Successfully managing an organization’s social media presence takes a lot of time, especially with things that are happening behind-the-scenes that may not be visible to the public eye, so there’s a reason why many social media managers limit what they offer.

You Need a Website — and a Good One

There used to be a time where people thought they didn’t need a website because Instagram could act as their website — and we certainly hope that’s not still the case. Why? Although your Instagram account is your account, you don’t fully own it — Meta does. That means that, at any time, your account could be taken away from you, and everything that you built up would be gone.


Unlike social media, you fully control and own your website, therefore ensuring that your content and platform are protected.
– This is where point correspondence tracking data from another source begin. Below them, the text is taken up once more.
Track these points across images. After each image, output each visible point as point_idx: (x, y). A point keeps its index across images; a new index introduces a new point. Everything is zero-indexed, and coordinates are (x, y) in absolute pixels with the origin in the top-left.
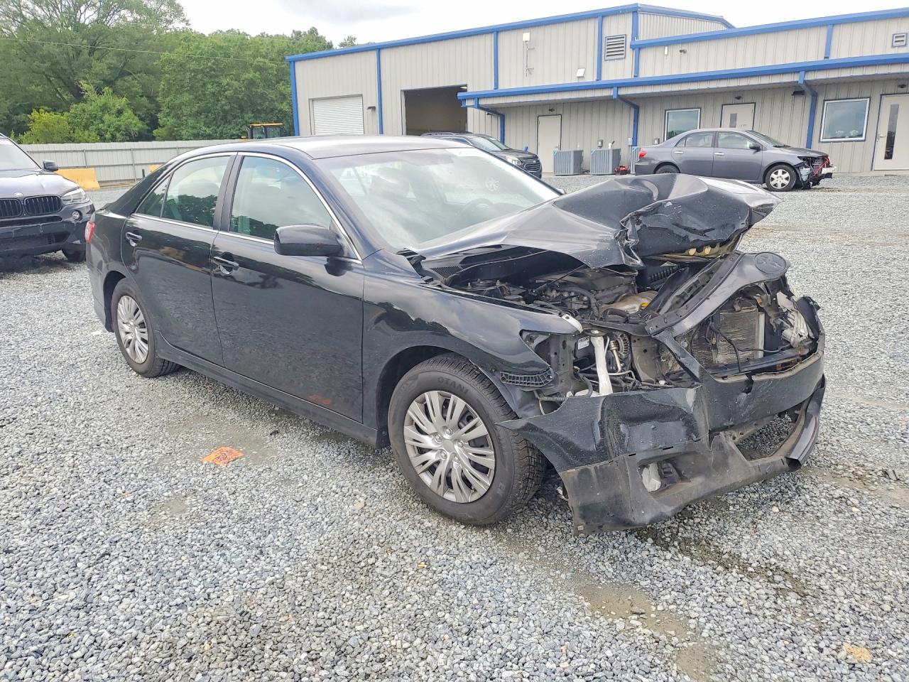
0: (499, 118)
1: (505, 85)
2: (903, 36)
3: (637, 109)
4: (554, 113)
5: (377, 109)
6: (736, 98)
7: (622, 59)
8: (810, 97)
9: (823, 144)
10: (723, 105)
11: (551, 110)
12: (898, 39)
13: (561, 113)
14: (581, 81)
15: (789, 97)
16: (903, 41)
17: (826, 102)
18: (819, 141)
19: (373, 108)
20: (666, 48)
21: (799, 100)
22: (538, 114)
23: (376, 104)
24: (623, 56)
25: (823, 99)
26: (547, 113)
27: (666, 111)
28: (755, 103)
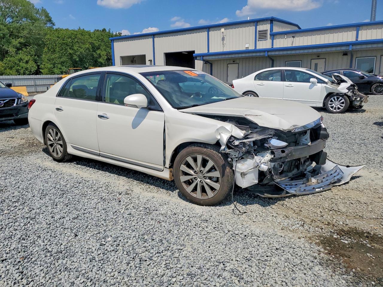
0: (210, 65)
1: (212, 51)
3: (273, 61)
5: (153, 61)
10: (311, 59)
11: (234, 61)
13: (238, 62)
14: (247, 49)
15: (341, 56)
17: (357, 58)
19: (151, 61)
20: (286, 35)
21: (345, 57)
24: (266, 39)
25: (356, 57)
26: (232, 63)
27: (286, 62)
28: (326, 59)
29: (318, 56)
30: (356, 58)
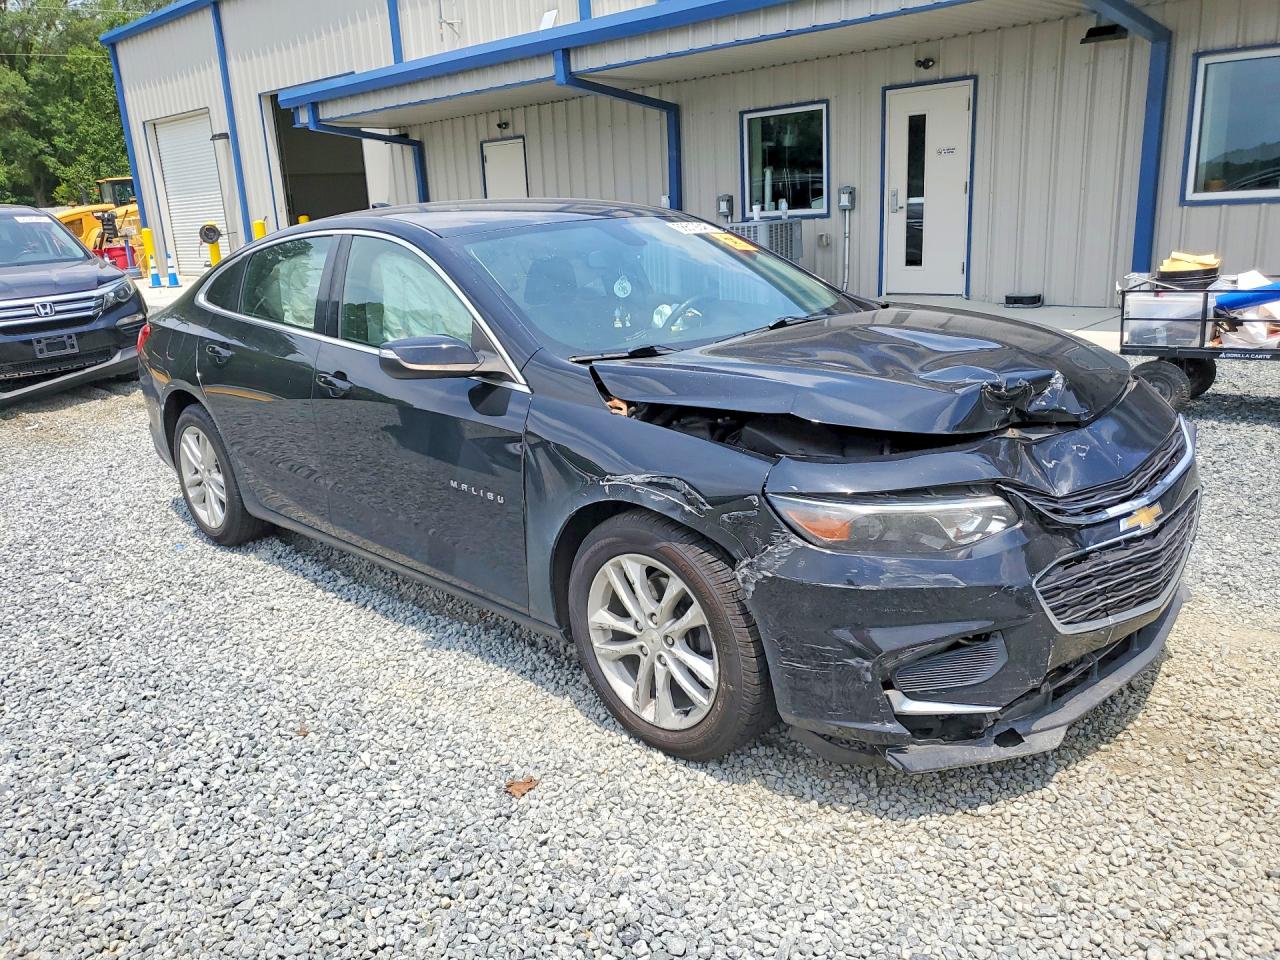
0: (414, 152)
3: (673, 112)
4: (508, 132)
5: (231, 136)
6: (918, 64)
8: (1150, 44)
9: (1195, 210)
10: (885, 89)
11: (502, 125)
13: (522, 132)
17: (1203, 61)
18: (1183, 201)
19: (224, 136)
21: (1111, 49)
22: (481, 139)
23: (226, 129)
25: (1193, 47)
26: (496, 132)
27: (742, 114)
28: (975, 78)
29: (924, 64)
30: (1197, 56)
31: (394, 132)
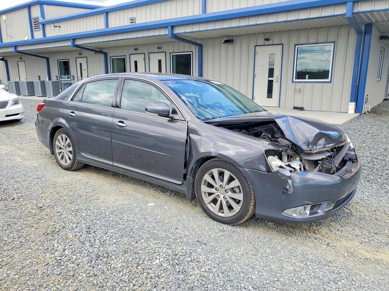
2: (133, 20)
4: (22, 60)
6: (79, 54)
7: (39, 30)
11: (20, 58)
12: (132, 20)
13: (24, 60)
16: (133, 22)
22: (17, 61)
24: (39, 29)
27: (57, 60)
28: (86, 57)
30: (110, 57)
31: (2, 58)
How can you use your website and social media together?

Social media acts as a vehicle to drive the individuals who are interested in what you offer from your social media profiles to your website, because your website shares who you are, what you do, and how you help. From there, it’s your website that converts these individuals from simply consuming your content to now taking the next step in the buying process, whether it’s filling out a contact form or booking a consultation call.

If you see that social media is bringing hundreds of website visits to your website each month, you know that social media is doing its job of driving people to the next destination. However, now it’s up to the website or landing page to do its job of converting these people. If no conversions are happening from the website or landing page, that’s an indication that there’s an issue with a site, not with your social media.

How to Find a Social Media Manager

Guaranteeing the Right Fit

We always recommend that companies chat with a handful of social media marketing agencies before moving forward with one to ensure it’s the right fit. When both parties come together to achieve a common goal, truly remarkable results can happen in your online presence.